I think the difference between reincarnation stories and time travel stories is the characters' mindsets. When characters reincarnate, they grow up in the culture and think of it as normal. In time travel, characters with modern mindsets face a new type of society, one that could have different values. Time travelers may know how history is supposed to play out; depending on the rules of time travel in that story, they may or may not be able to change history.

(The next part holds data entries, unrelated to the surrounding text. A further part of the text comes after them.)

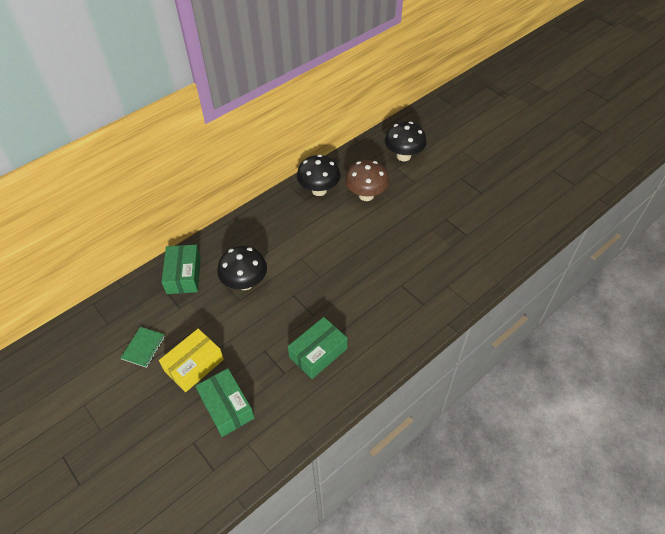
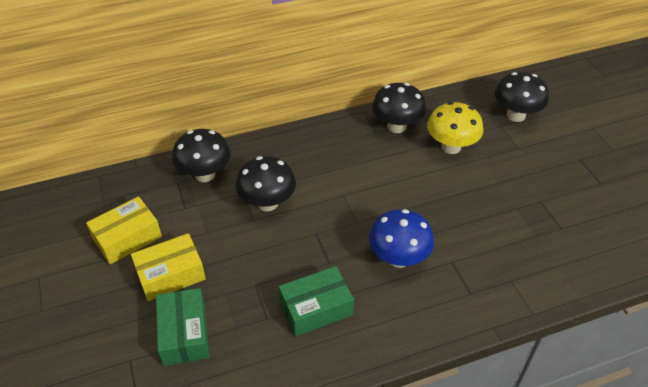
camera: 20 degrees right, 5 degrees down
(144, 347) = (127, 238): green notebook -> yellow box
(184, 275) = (205, 174): green box -> black mushroom
(362, 294) = (398, 258): none -> blue mushroom
(366, 195) = (451, 147): brown mushroom -> yellow mushroom

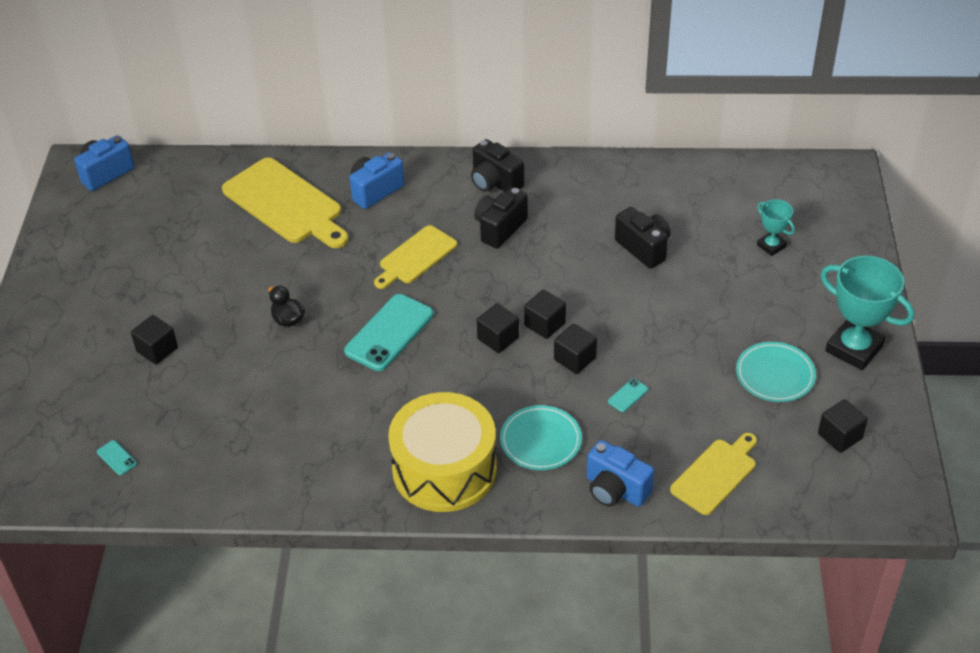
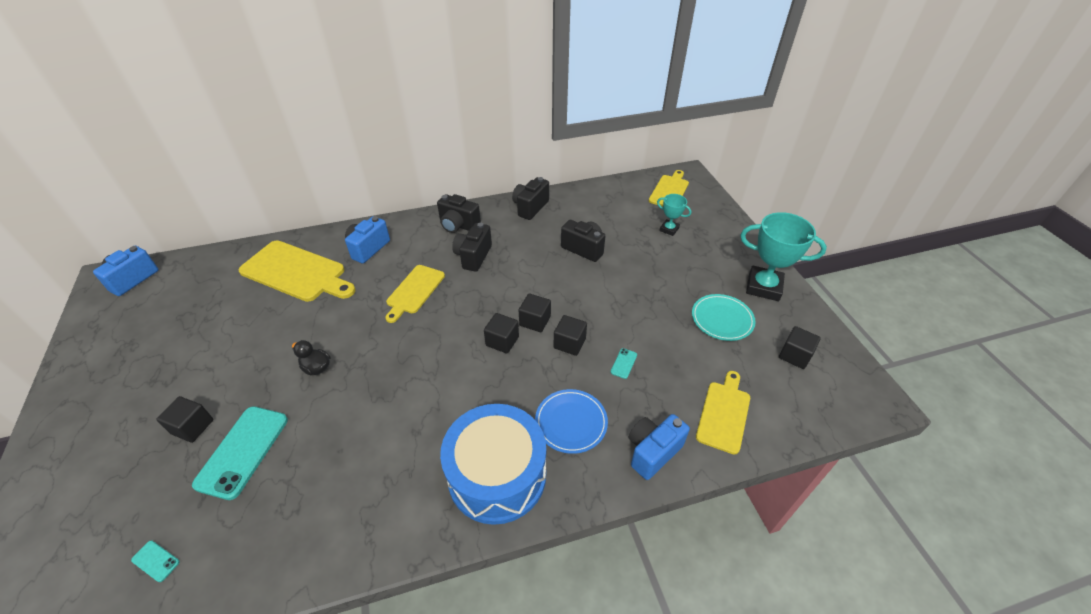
camera: 20 degrees left, 0 degrees up
(389, 333) = (410, 358): turquoise phone -> turquoise phone (242, 451)
(444, 469) = (497, 475): yellow drum -> blue drum
(540, 440) = (571, 422): turquoise plate -> blue plate
(597, 176) = (530, 207): none -> black camera
(615, 490) = (652, 452): blue camera -> blue camera turned 120 degrees clockwise
(803, 190) = (669, 190): none -> yellow cutting board

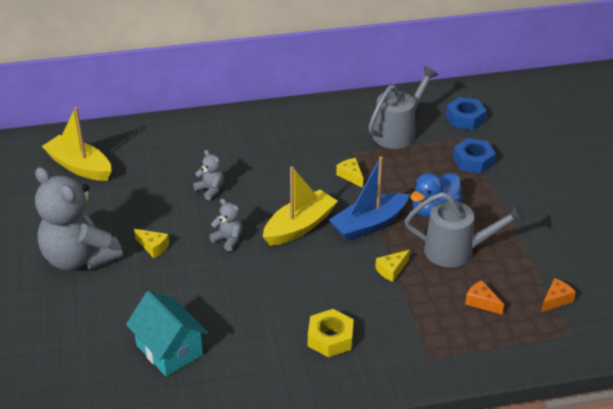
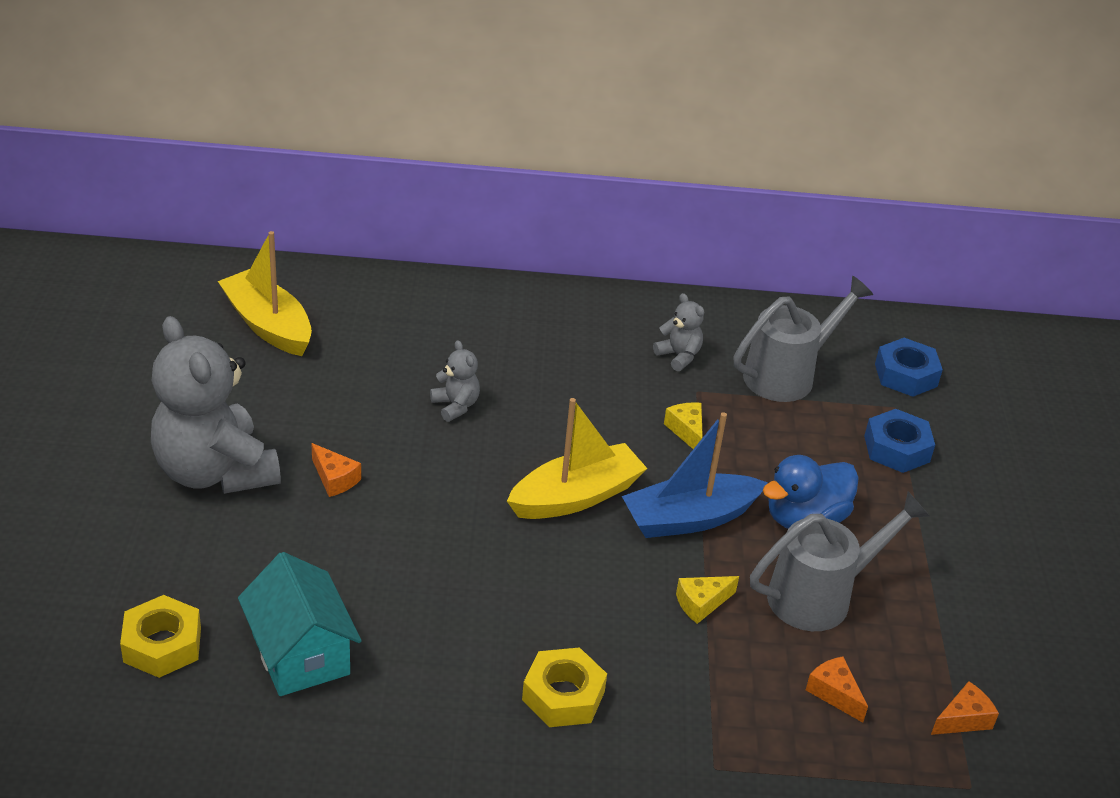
camera: 10 degrees right, 0 degrees up
(84, 364) = (162, 645): none -> yellow nut
(153, 247) = (334, 479): yellow cheese -> orange cheese
(228, 240) = (455, 493): grey teddy bear -> grey teddy bear (679, 356)
(457, 251) = (820, 596): grey watering can -> grey watering can turned 45 degrees counterclockwise

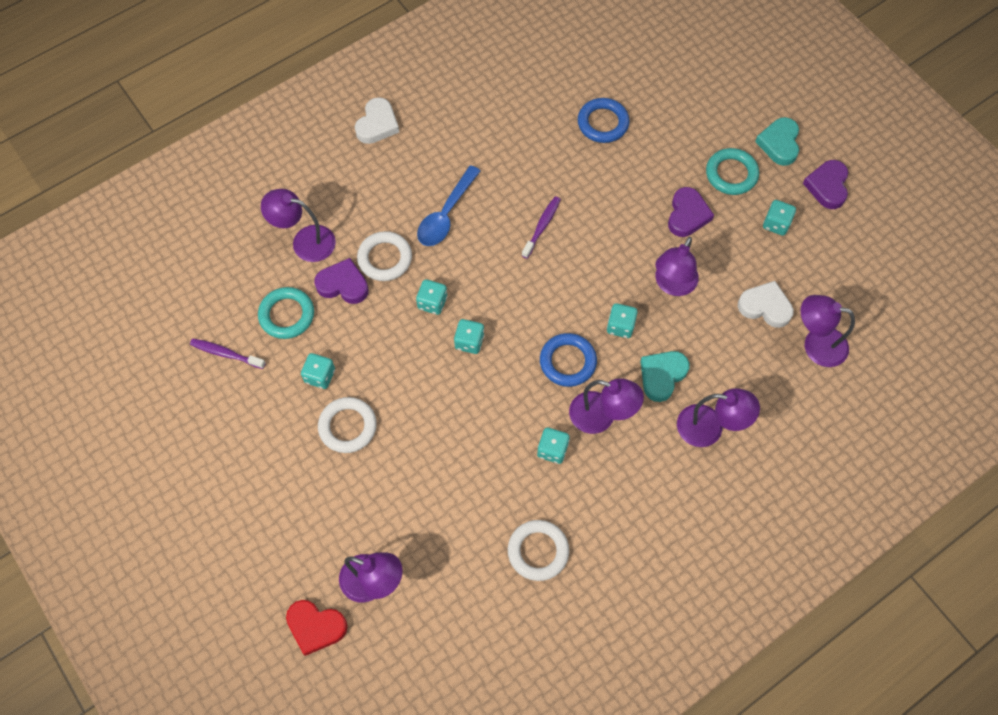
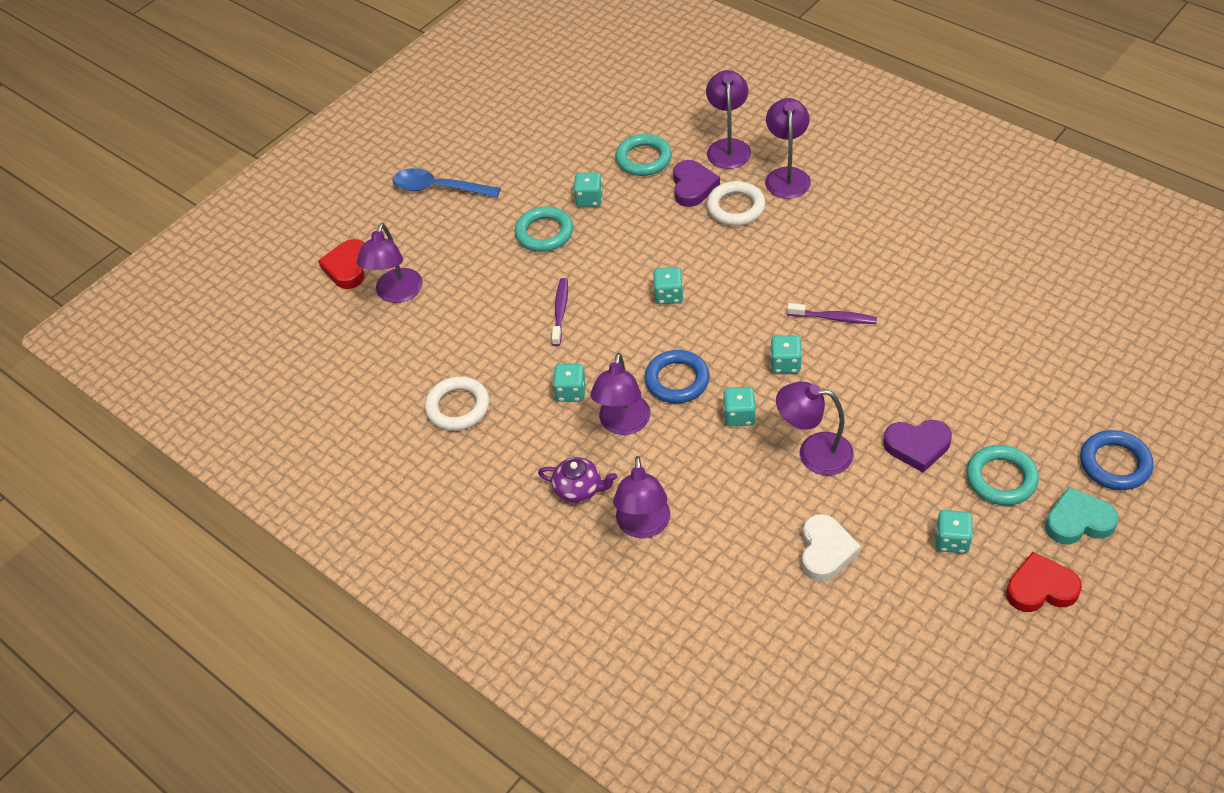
camera: 80 degrees right, 15 degrees down
(226, 354) = (588, 133): purple toothbrush -> purple toothbrush (560, 311)
(348, 426) = (544, 233): white ring -> turquoise ring
(377, 124) = (891, 157): white heart -> none
(432, 303) = (701, 255): turquoise dice -> turquoise dice (785, 364)
(446, 214) = (810, 238): blue spoon -> blue spoon (439, 188)
(603, 123) = (1003, 338): blue ring -> blue ring (1115, 464)
(659, 468) = (579, 489): none -> purple teapot
(662, 376) = (692, 467): turquoise heart -> none
(816, 344) = (796, 615): purple lamp -> purple lamp (787, 176)
(827, 186) = (1040, 588): purple heart -> red heart

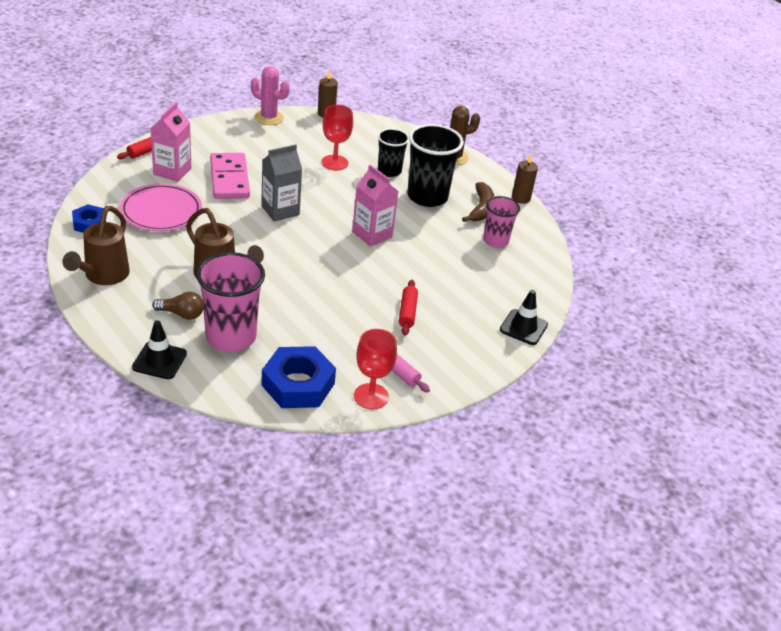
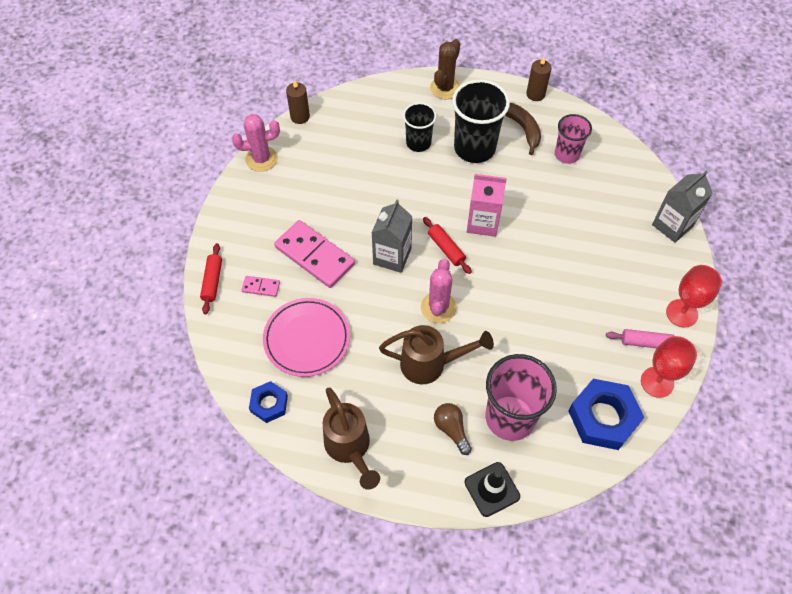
camera: 35 degrees left, 20 degrees up
(172, 171) = (261, 287): pink carton -> pink domino
(181, 314) = (451, 429): brown light bulb -> brown light bulb turned 90 degrees counterclockwise
(271, 253) = (438, 307): none -> pink cactus
(334, 163) = (370, 168): red goblet -> red goblet (682, 313)
(407, 312) = (591, 280): red rolling pin -> red rolling pin (446, 248)
(523, 327) = (672, 225): black traffic cone -> grey carton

P.S. I found your blog through the BroadUniverse mailing list.

Liz said...

I love books involving time travel and the paradoxs it creates. Whether its by a time travel machine, a magical place, or something as simple as a lost letter I am there for the ride.

Terri said...

Time travel doesn't usually thrill me. Too many questions. Usually unanswered. Even Jude Devereaux's A Knight in Shining Armor left me cold at the end. It worked for me only as a straight medieval, without the time traveling bookends. The only exceptions I can think of are those when the protagonist pops around, as in some Star Trek episodes and Quantum Leap. And, of course, Back to the Future. Often I just get too caught up with the paradoxical Butterfly Effect type of tangles and can't forget them enough to enjoy the story. Why last season's ridunculous Lost episodes failed for me. On every level.

Wendy S Marcus said...

I don't typically like time travel books...or time travel in general. Although there was a movie with Meg Ryan I enjoyed. And Bill and Ted's excellent adventure. But otherwise, not so much.